Culturally Responsive Teaching and Inquiry

We just stopped.

Culturally responsive teaching requires an empathetic inquiry stance.

We’re continuing exploring the GId unit from Shawnee, Oklahoma. (You can read past posts from this month for the beginning of the story.) After the Middle School English Language Arts team began with assumptions and reading the book Dreamland Burning, they immersed themselves in the truths of what happened in Tulsa in 1921.

To Immerse, the teachers showed a documentary about the event.  The teachers found very few documentaries  available on the topic in November 2019.  After reviewing what was available, they decided that they students needed to know what happened.  They chose one documentary that included a detailed account of the event.  It was not easy to watch.

The students in the school are diverse, representing a wide mix of races Native American, Blacks, Whites and Latinos all represented. As the students watched the documentary, the teachers were watching the students.  They were paying attention to their quiet, yet noticeable response, to the video.  At one point they could see that some students became increasingly uncomfortable with what they were viewing. When the teachers saw this, they felt they had to stop.  As you hear them talk about it in the video above, different students were having different reactions to the video.  The teachers felt it was really important to hear from the perspectives in the room.  They took time to listen, hear, and empathize.

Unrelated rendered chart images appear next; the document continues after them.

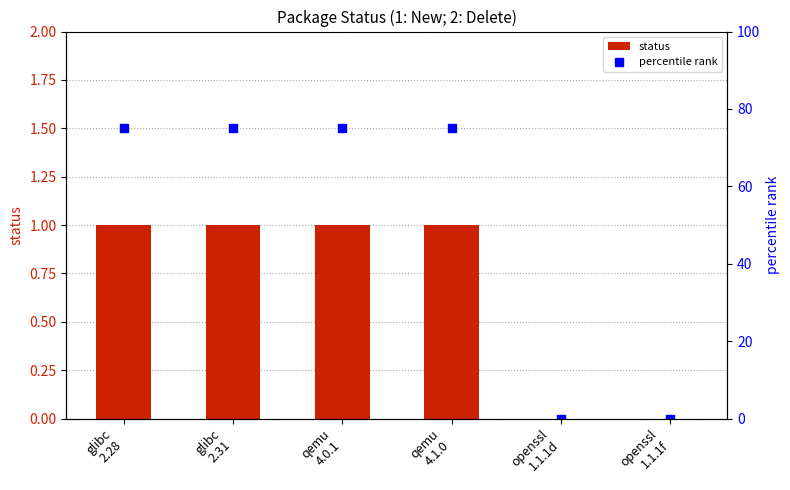

Which series contains the lowest Y value?

status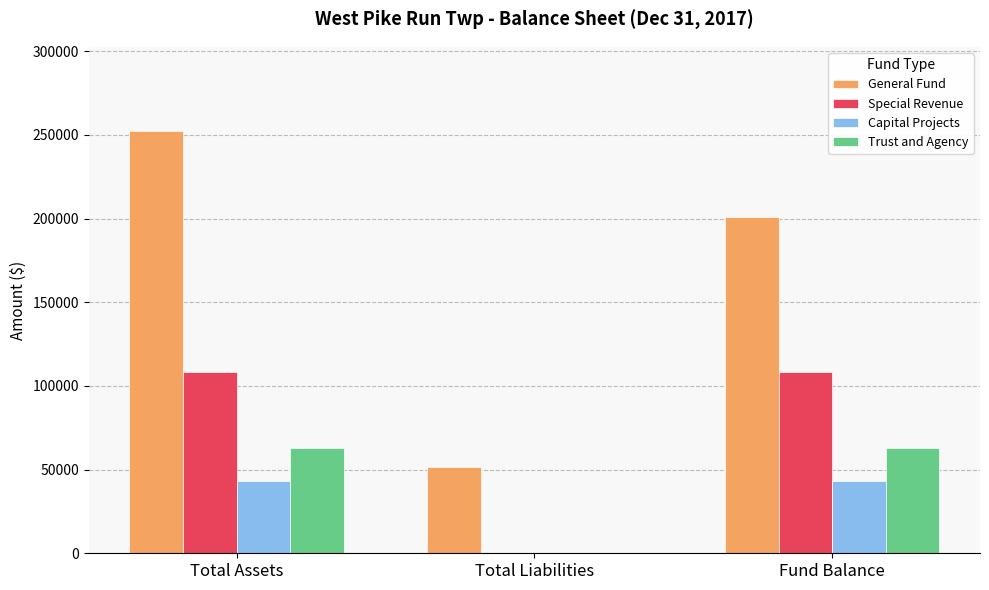

How many data points does each series have?

3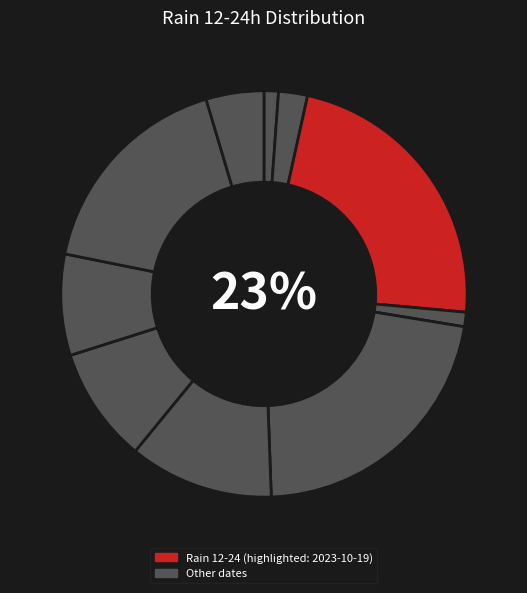

How many slices are in this pie chart?

10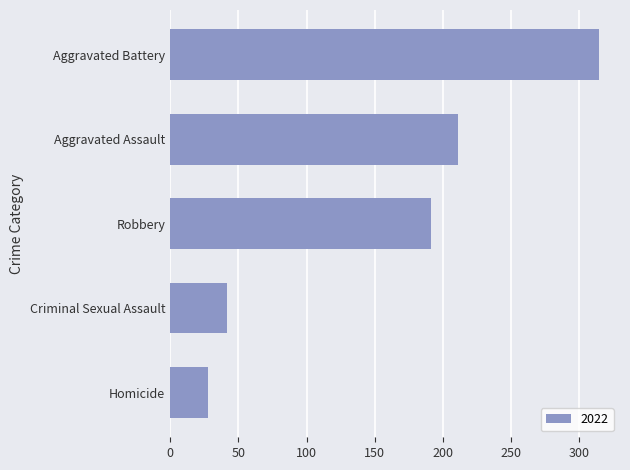

List the labels in order of value, smallest first.

Homicide, Criminal Sexual Assault, Robbery, Aggravated Assault, Aggravated Battery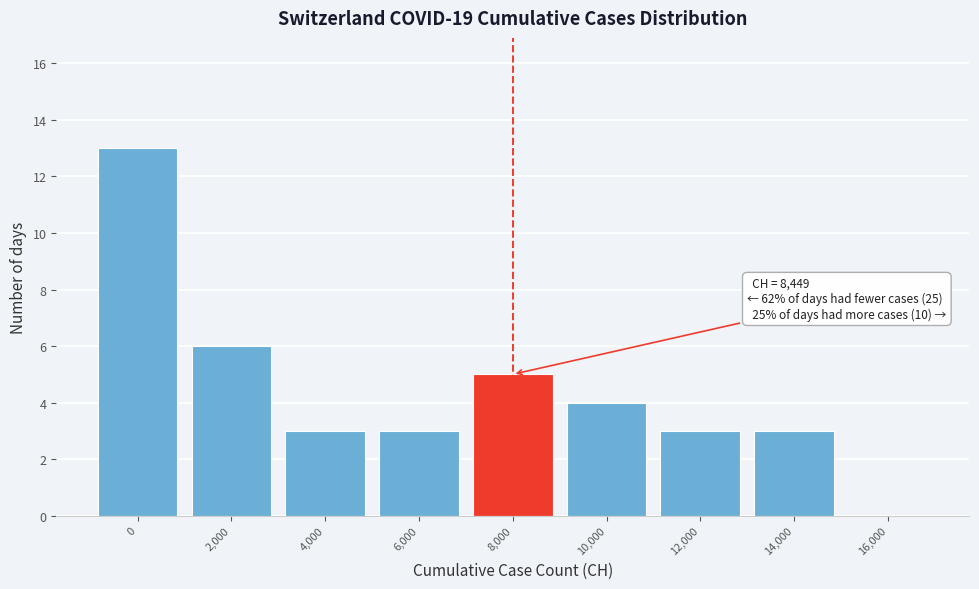

Reading left to right, list all the values displayed in this chart.

0=13	2,000=6	4,000=3	6,000=3	8,000=5	10,000=4	12,000=3	14,000=3	16,000=0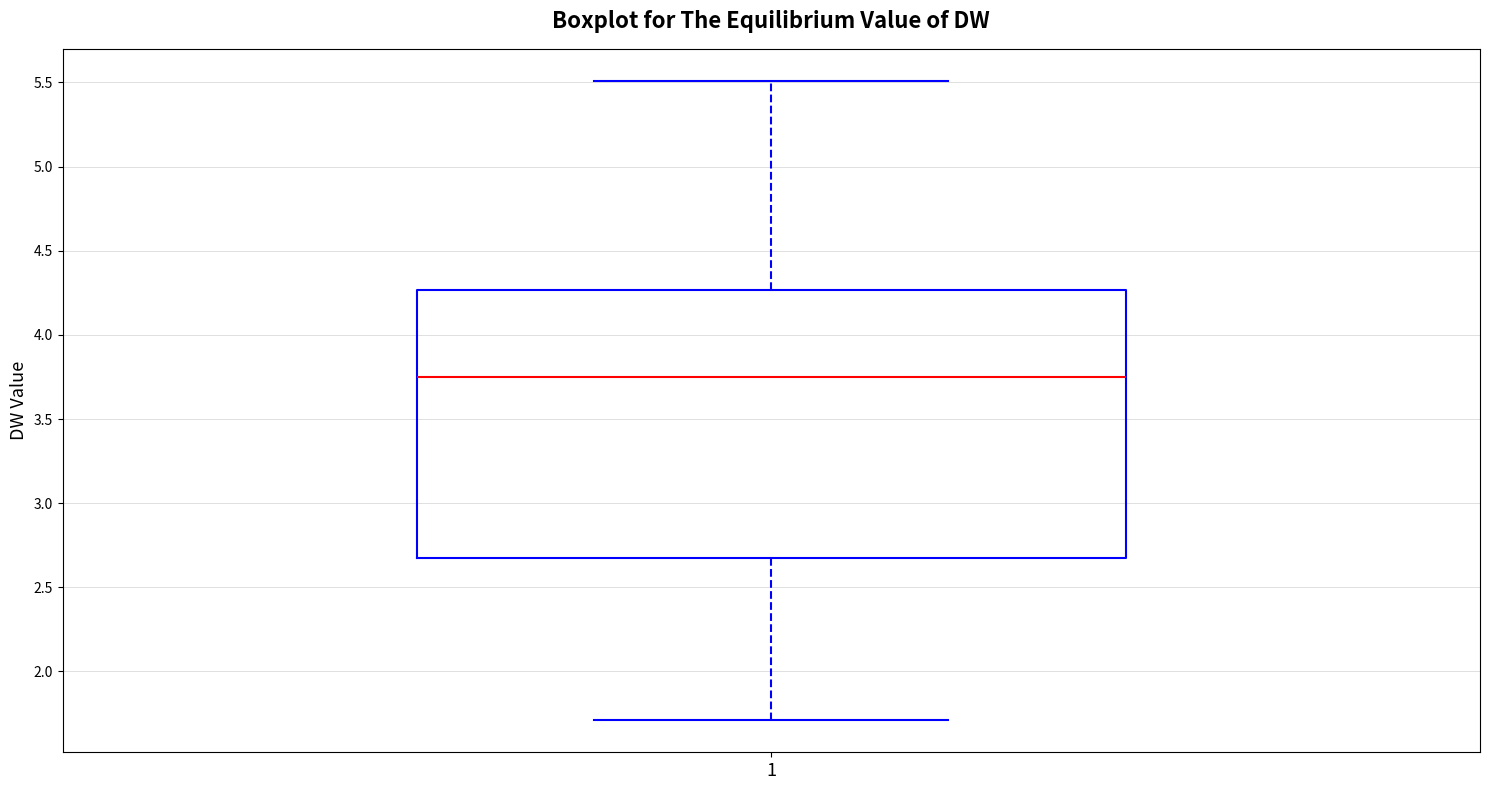

Transcribe this box plot: give where the median line is, the range the box spans, and where the two whiskers end, as read against the y-axis. The values are not printed on the chart, so give them approximately, as read against the axis.

median 3.75, box 2.65 to 4.25, whiskers 1.70 to 5.50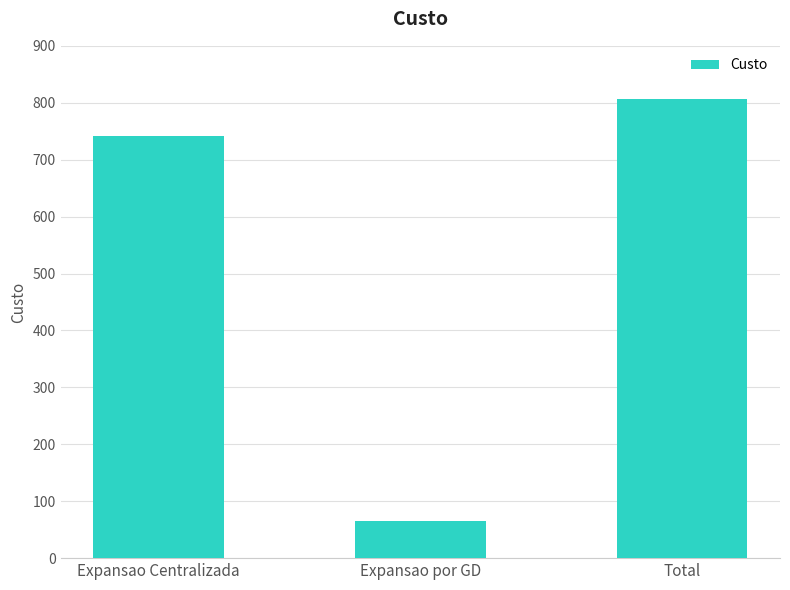

Rank the categories by value from highest to lowest.

Total, Expansao Centralizada, Expansao por GD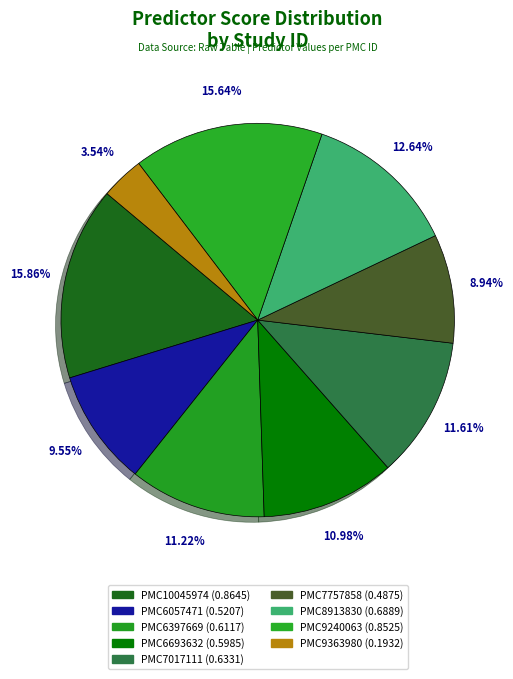

Count the number of slices in the pie.

9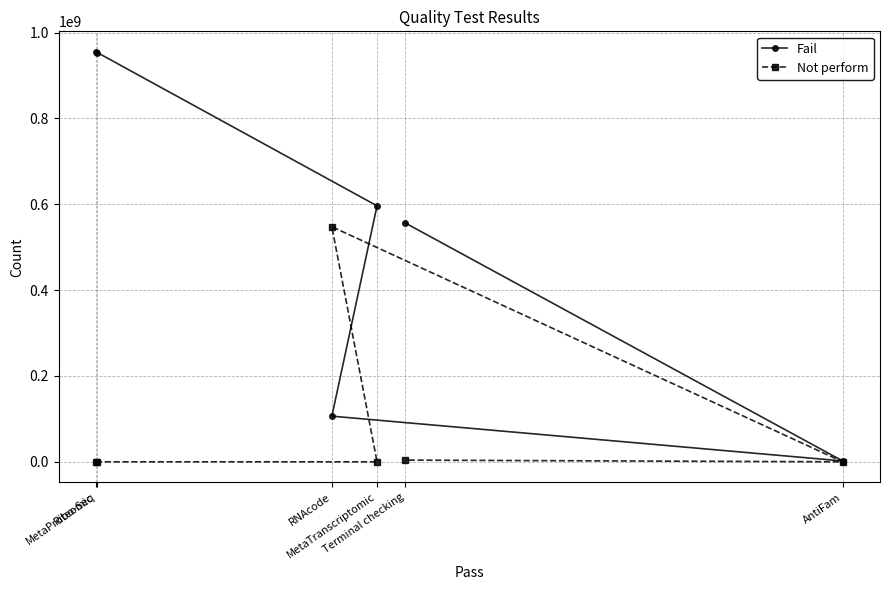

Which category has the lowest value in the Fail series?

AntiFam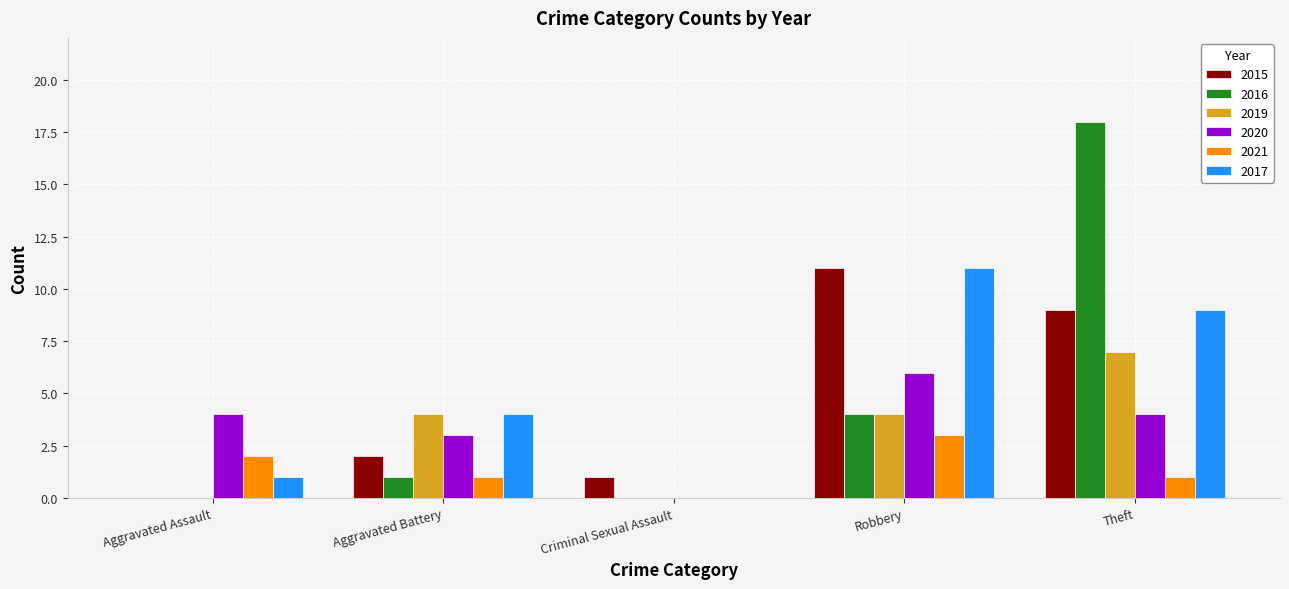

What are all the series names shown in the legend?

2015, 2016, 2019, 2020, 2021, 2017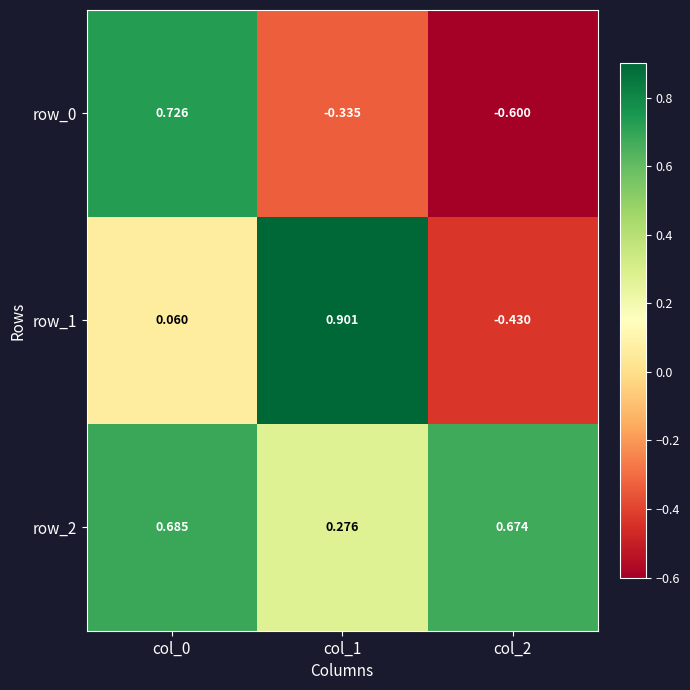

What is the minimum value for row_2?

0.3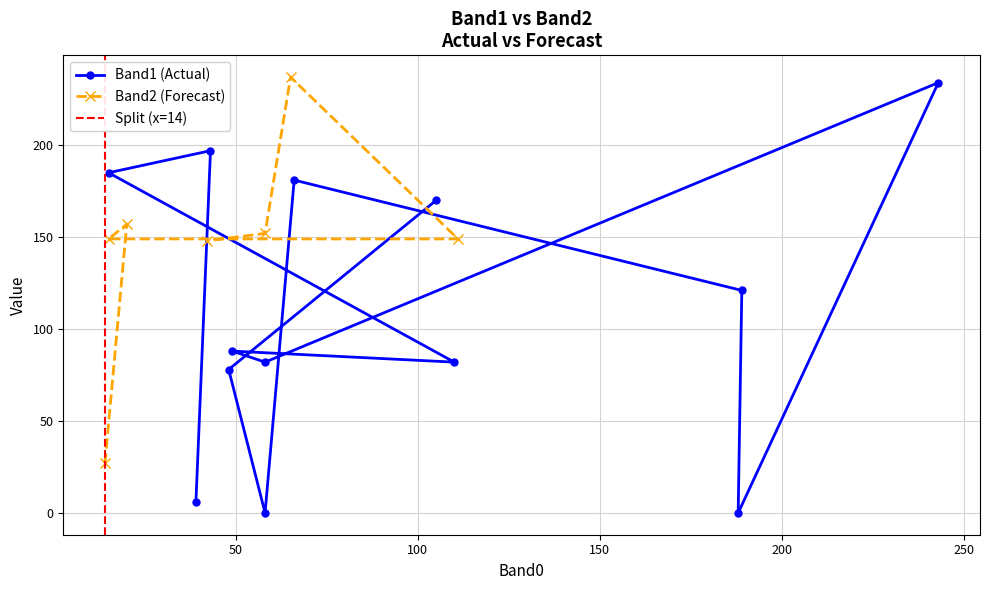

What is the maximum value for Band2 (Forecast)?

237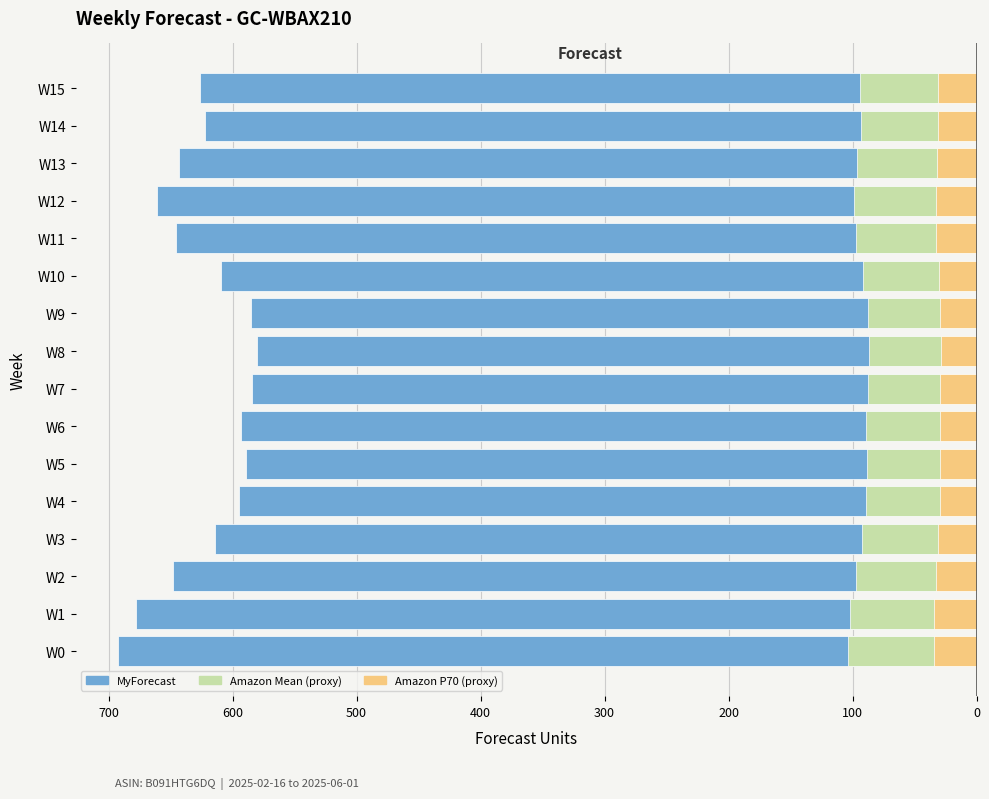

What position from the right is 9?

7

This was a very powerful moment.  The teachers didn’t plow on, they just stopped.  In the pause,

  • they validated all responses,
  • they listened,
  • they learned
  • and they backed up students as some of the students who didn’t have the same experience as others were skeptical about how different their lived experiences were from their peers.

This was a hinge moment for the unit. In this moment the teachers showed the students that what they thought mattered.  Too often in schools we plow onward, we cover content without any regard to the kids in front of us. Teachers feel such pressure to cover all the material in the standards, curriculum and often say they don’t have time for inquiry learning.

It’s true, in inquiry learning the teachers take an open stance to learn, they embody curiosity and wonder. It takes time.  But what I say is we cannot afford NOT to take the time to do this.  In this moment, these teachers  showed their students that they are heard, that their experiences are valid and respected here (in that classroom and library), and showed them all how important it is to stop and listen to each other.

There are many more resources now about this event and the team is changing what they do in the unit.  Rather than watch a long involved documentary, they are using short audio clips from PBS and NPR.

No matter how they choose to immerse the students in this content, these students now recognize the importance of listening and no matter what, that will be a part of this portion of the unit.